In any criminal case, sentencing is entirely a matter for the sheriff or judge who has heard the case. It is for them, acting independently of any other person, to determine what sentence from among those legally available should be imposed and to explain the reasons for selecting a particular sentence.

COPFS is Scotland’s independent prosecution service and is often referred to as ‘the Crown’. It is a separate institution from the Court and the Judiciary with independent functions in relation to the criminal justice process. The Crown can only appeal a sentence on two grounds: on a point of law or on the basis that the sentence is unduly lenient.
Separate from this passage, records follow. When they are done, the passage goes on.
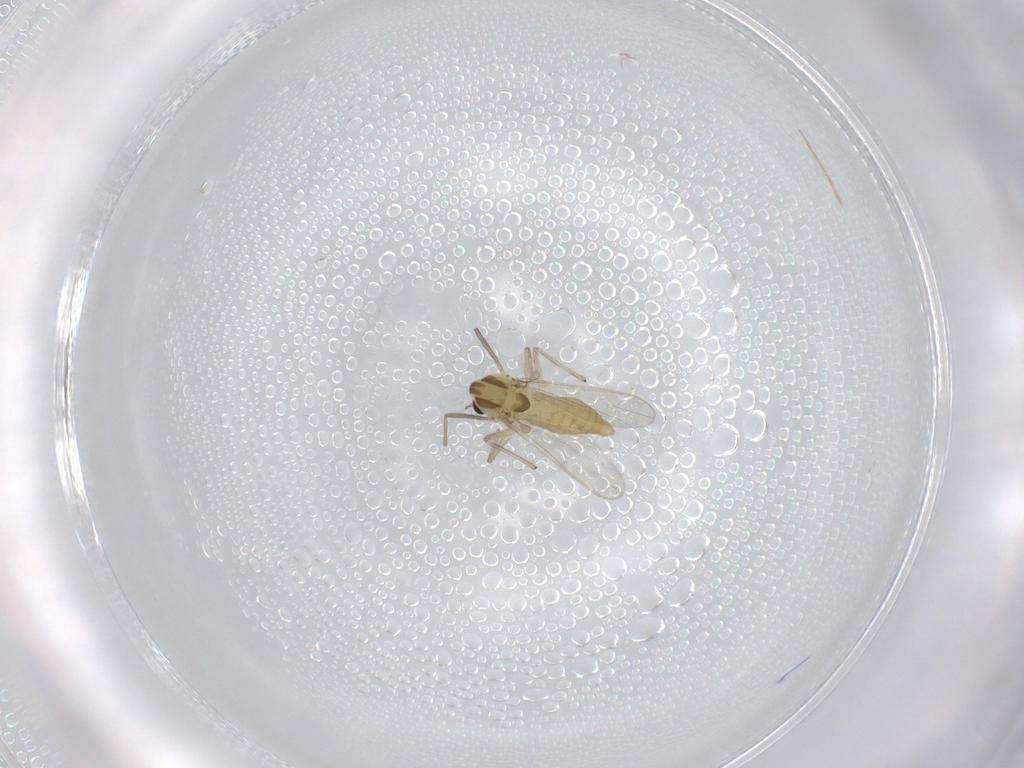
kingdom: Animalia
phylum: Arthropoda
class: Insecta
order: Diptera
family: Chironomidae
The Crown has no appeal on the facts of a case. Further, the law is clear that the Crown cannot appeal simply on the ground that the sentence is a lenient one. Before the Crown could properly maintain an appeal, it must be satisfied that the sentence was unduly lenient.
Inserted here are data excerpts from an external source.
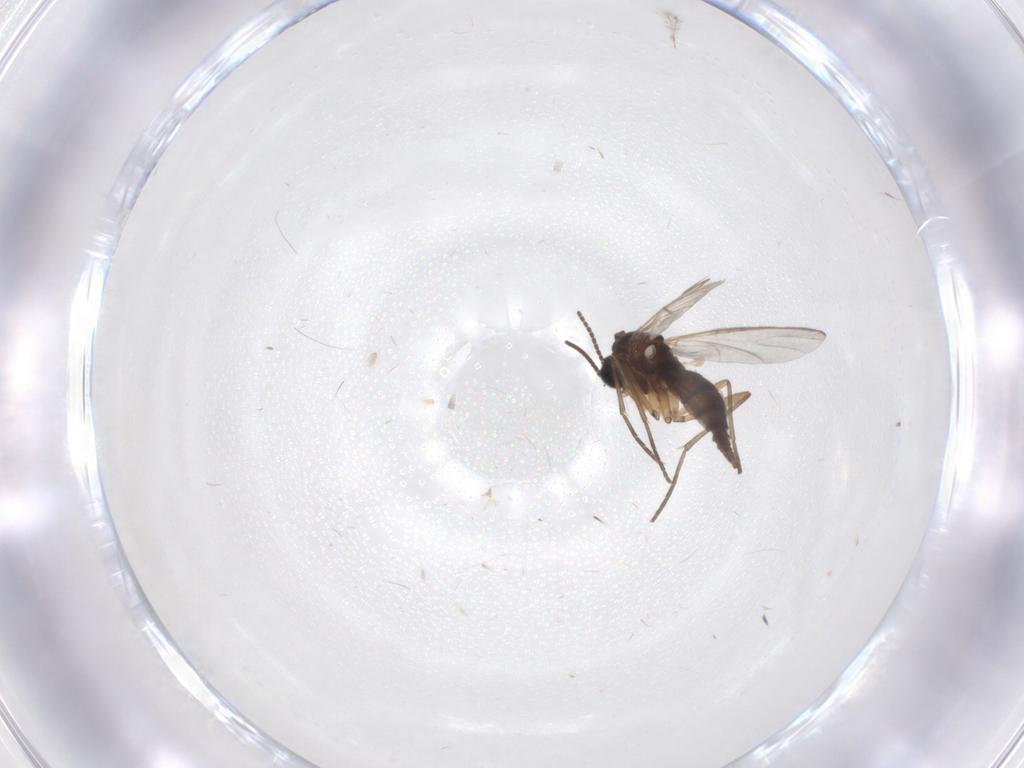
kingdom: Animalia
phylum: Arthropoda
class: Insecta
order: Diptera
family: Sciaridae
The legal test which must be met for an unduly lenient sentence appeal has been explained by the Appeal Court in the following terms (HM Advocate v. Bell 1995 SCCR 244, 250C-E):

“It is clear that a person is not to be subjected to the risk of an increase in sentence just because the appeal court considers that it would have pronounced a more severe sentence than that which was passed at first instance.The sentence must be seen to be unduly lenient. This means that it must fall outside the range of sentences which the judge at first instance, applying his mind to all the relevant factors, could have considered appropriate. Weight must always be given to the views of the trial judge, particularly in a case which has gone to trial, and the trial judge has had the advantage of seeing and hearing all the evidence.There may also be cases where, in the circumstances, a lenient sentence is entirely appropriate. It is only if it can be said to be unduly lenient that the appeal court is entitled to interfere with it at the request of the Lord Advocate.”

The law applies a strict test for a Crown sentence appeal because, within the limits described, Scotland’s criminal justice system allows scope for sheriffs and judges to exercise leniency where they consider that to be justified on the facts and circumstances of the particular case.

While the Crown will appeal – and has appealed - sentences which meet the test explained above, the Crown cannot properly appeal a sentence which does not meet that legal test, or continue such an appeal if it becomes apparent that the legal test is not met.